Seperti yang dilansir Chinadaily.com.cn (4/12/2014), bahwa pengungkapan sabu sebanyak 151,5 kg ialah hasil kerja sama antara Kepolisian Tiongkok dengan BNN. Begitu pun dalam upaya pengungkapan sabu sebanyak 862 kg ialah hasil kerja sama BNN dengan China NNCC dan Narcotics Bureau of Hong Kong Police. Kerja sama tersebut menjadi poin positif dalam upaya pemberantasan yang dilakukan BNN mengingat Tiongkok menjadi salah satu sumber narkoba di Indonesia.

Dalam hal kerja sama dengan negara luar, pemerintah melalui BNN harus melakukan upaya serius untuk melakukan kerja sama dengan Malaysia karena lalu lintas penyelundupan narkoba dari negeri jiran ini tergolong besar.

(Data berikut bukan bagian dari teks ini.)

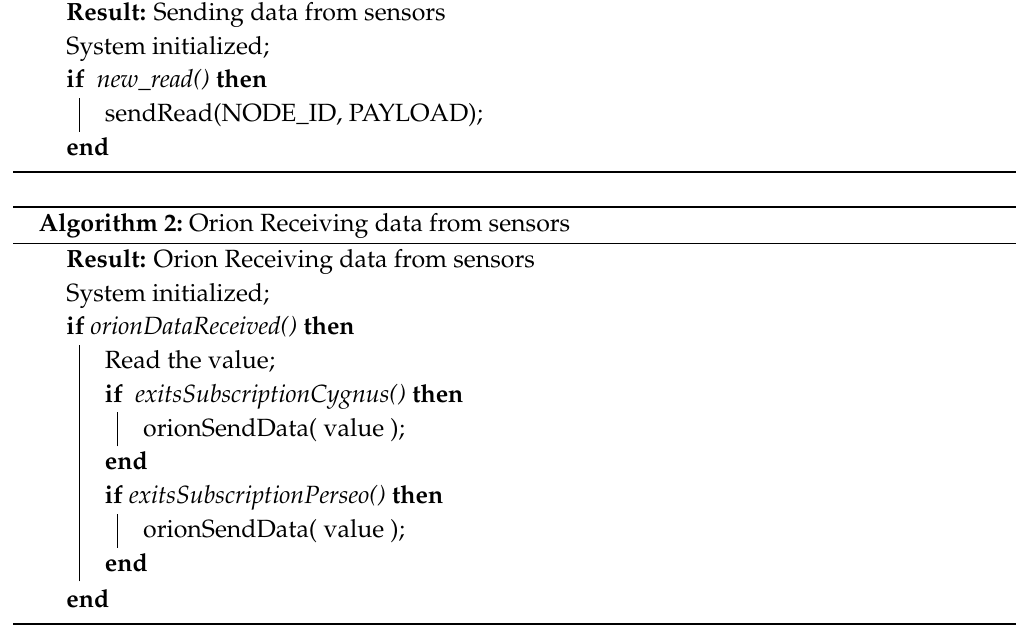
Algorithm 2: Orion Receiving data from sensors Result: Orion Receiving data from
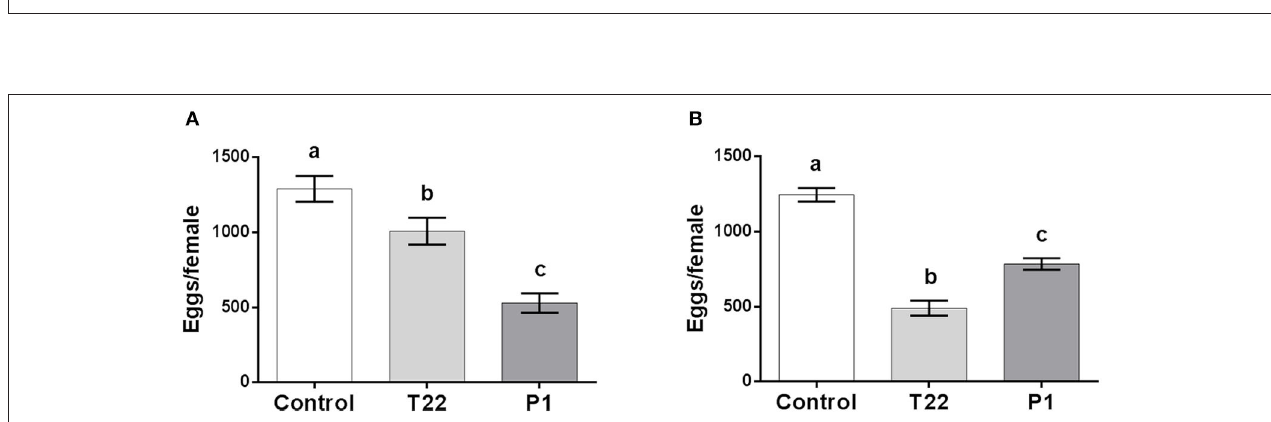
Frontiers in Plant Science |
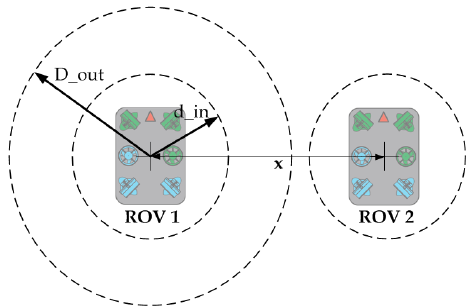
Figure 3. Defines the zone to avoid collisions between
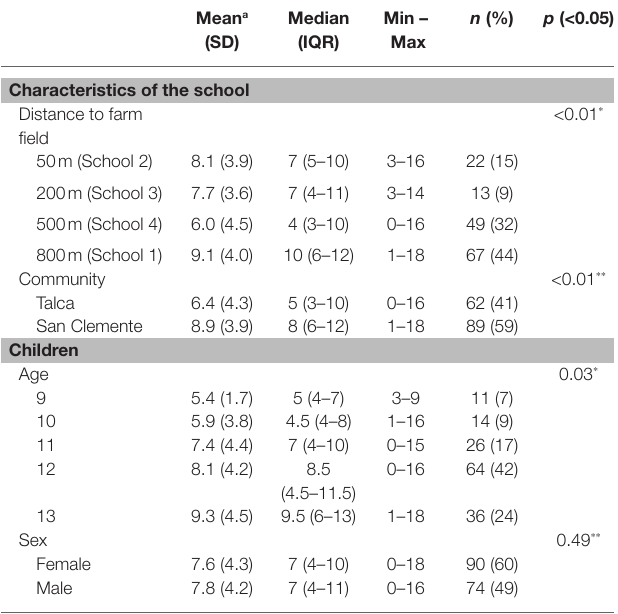
TABLE 2 | Descriptive results of the questionnaire’s total score according to distance from school to farms, school commune, educational level, and sex of the schoolchildren.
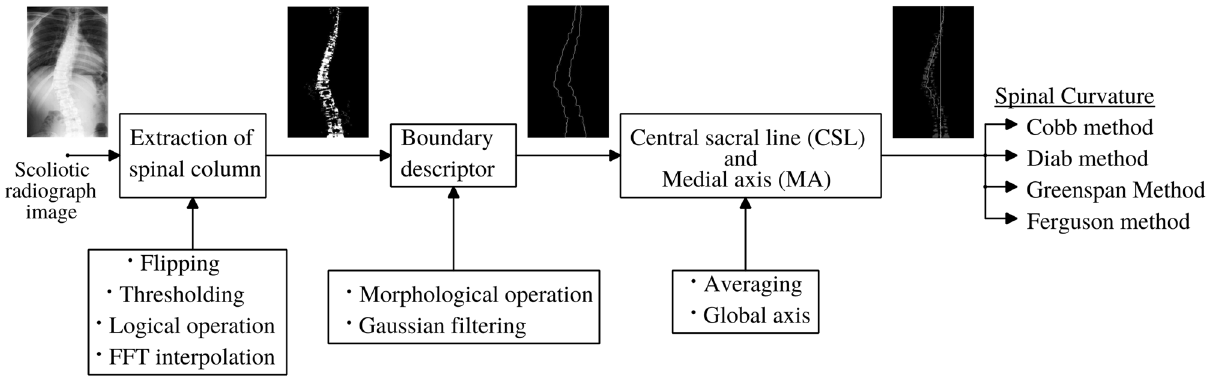
Figure 3. Spinal curvature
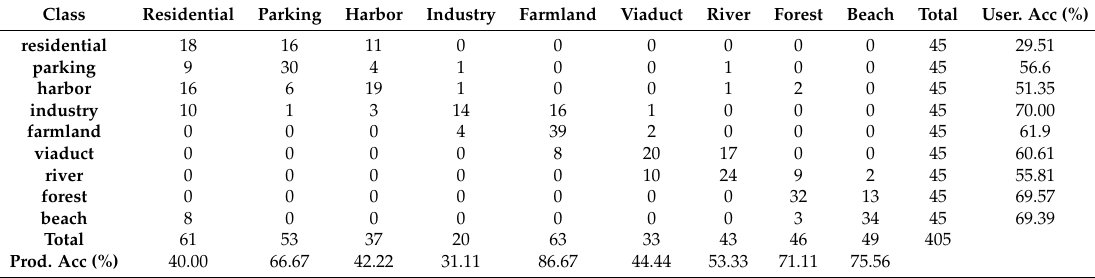
Table 5. The confusion matrices of Multi-Fuse based SMRMKL with 10 target positive examples per class for aerial-to-satellite classification. The overall accuracy is 56.79% and the Kappa is 0.5139.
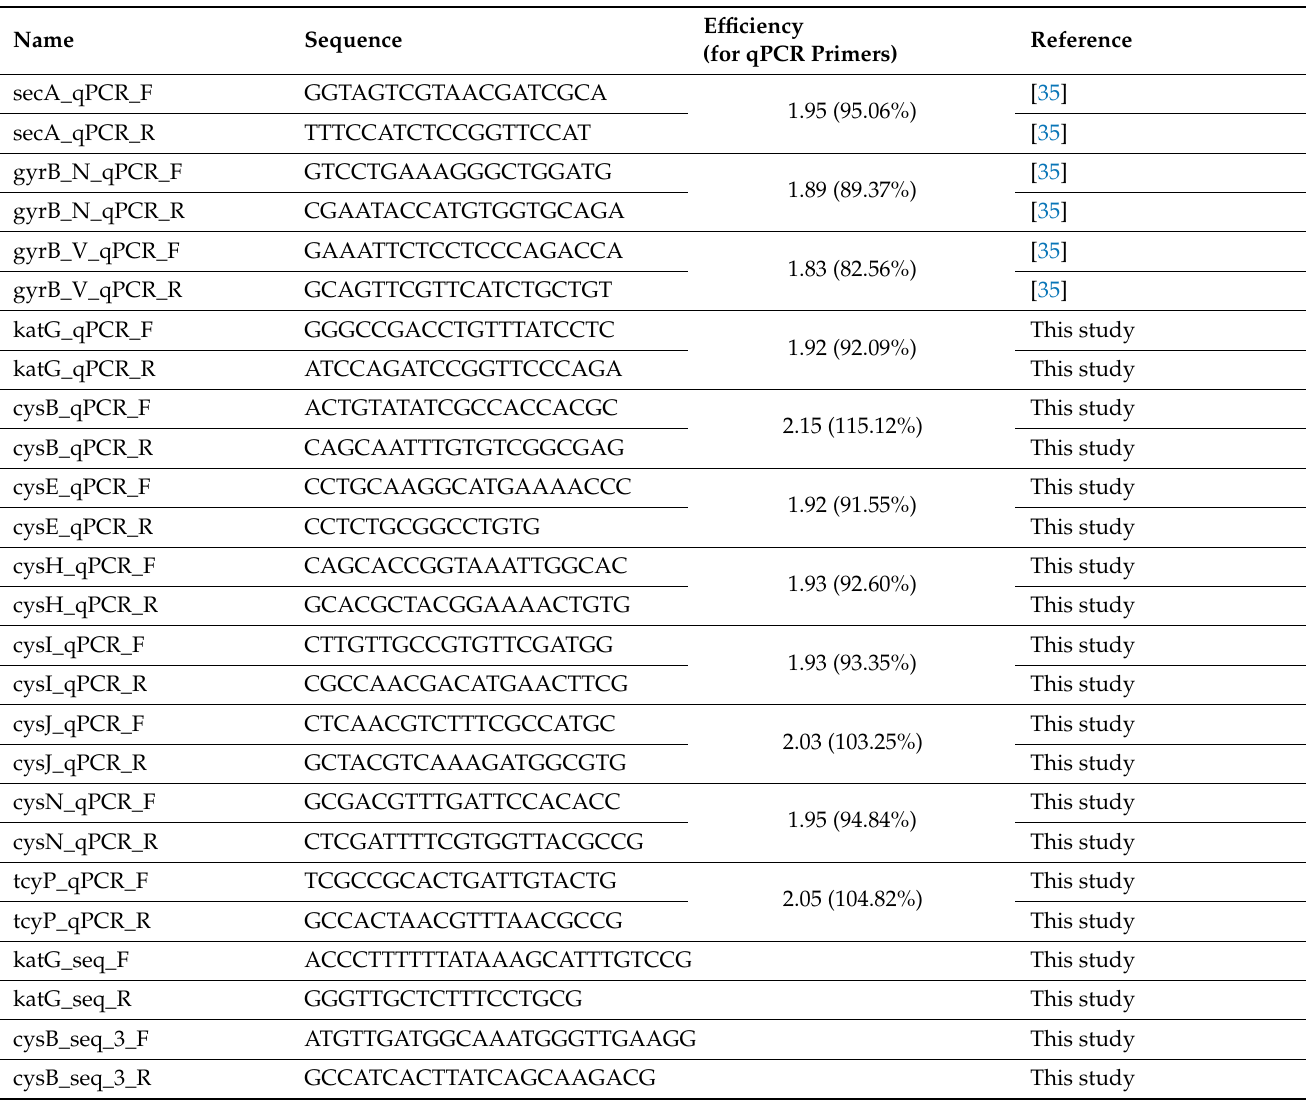
Table 2. Primers used in this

Beberapa kali pengungkapan penyelundupan sabu yang dapat diungkap berasal dari Malaysia, baik ke wilayah Sumatra Utara dan Aceh melalui Selat Malaka, di Sebatik-Nunukan dari Tawau Malaysia, ataupun melalui jalur darat di sepanjang perbatasan Kalimantan Barat dan Kalimantan Timur.

Upaya pencegahan

Dalam konteks pemberantasan narkotika, akhir-akhir ini BNN telah menunjukkan keberhasilannya. Sebagai organisasi baru dengan kewenangan penyidikan BNN hanya ada di tingkat pusat dan provinsi, BNN telah cukup sukses memutus jaringan narkotika. Berbeda dengan Polri yang mempunyai unit narkotika (narkoba) secara lengkap dari level pusat (Mabes Polri) hingga level polsek (kecamatan).

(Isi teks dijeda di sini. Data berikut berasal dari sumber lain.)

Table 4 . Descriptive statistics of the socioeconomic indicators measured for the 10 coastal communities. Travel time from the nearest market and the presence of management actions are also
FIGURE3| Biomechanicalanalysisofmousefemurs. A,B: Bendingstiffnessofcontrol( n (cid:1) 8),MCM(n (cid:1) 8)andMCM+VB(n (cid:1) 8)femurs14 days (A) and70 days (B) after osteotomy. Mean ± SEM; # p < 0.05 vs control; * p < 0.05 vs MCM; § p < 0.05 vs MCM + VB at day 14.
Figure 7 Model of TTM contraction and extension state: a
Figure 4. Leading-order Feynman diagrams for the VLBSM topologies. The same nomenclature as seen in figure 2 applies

Sebagai focal point persoalan narkotika di Indonesia, BNN mempunyai peran strategis persoalan narkotika dari hulu hingga hilir. Sebagaimana amanat UU, BNN juga bertanggung jawab dalam upaya pencegahan. Harga narkoba di Indonesia yang tinggi dan permintaan pasar yang masih besar, banyak menunjukkan upaya pemberantasan telah cukup berhasil dan namun upaya pencegahan belum berhasil.Jika harga tinggi dan dibarengi dengan permintaan pasar yang sedikit, hal tersebut menunjukkan upaya pencegahan cukup berhasil.

Upaya pencegahan harus dilakukan dengan pendekatan yang ilmiah, segmented, dan berdasarkan persoalan-persoalan khusus karena tiap daerah mempunyai persoalan narkoba yang berbeda (local minded). Misalnya upaya pencegahan di daerah perbatasan Indonesia dengan Malaysia di sepanjang perbatasan darat Kalimantan maka model pencegahan menjadi berbeda dengan persoalan narkoba di Jakarta.

Upaya pencegahan menjadi berbeda dan bergantung objek pencegahan tersebut. Situasi sosial ekonomi, tingkat pendidikan, lokasi, atau kelompok komunitas harus dilihat sehingga program tepat sasaran.Indikator keberhasilan program pencegahan juga harus dilakukan agar program menjadi lebih terukur dan tepat sasaran. Institusi pendidikan seperti sekolah, perguruan tinggi, atau pondok pesantren bukan hanya harus bebas narkoba, melainkan juga menjadi partner aktif dalam upaya mencegah kejahatan luar biasa ini.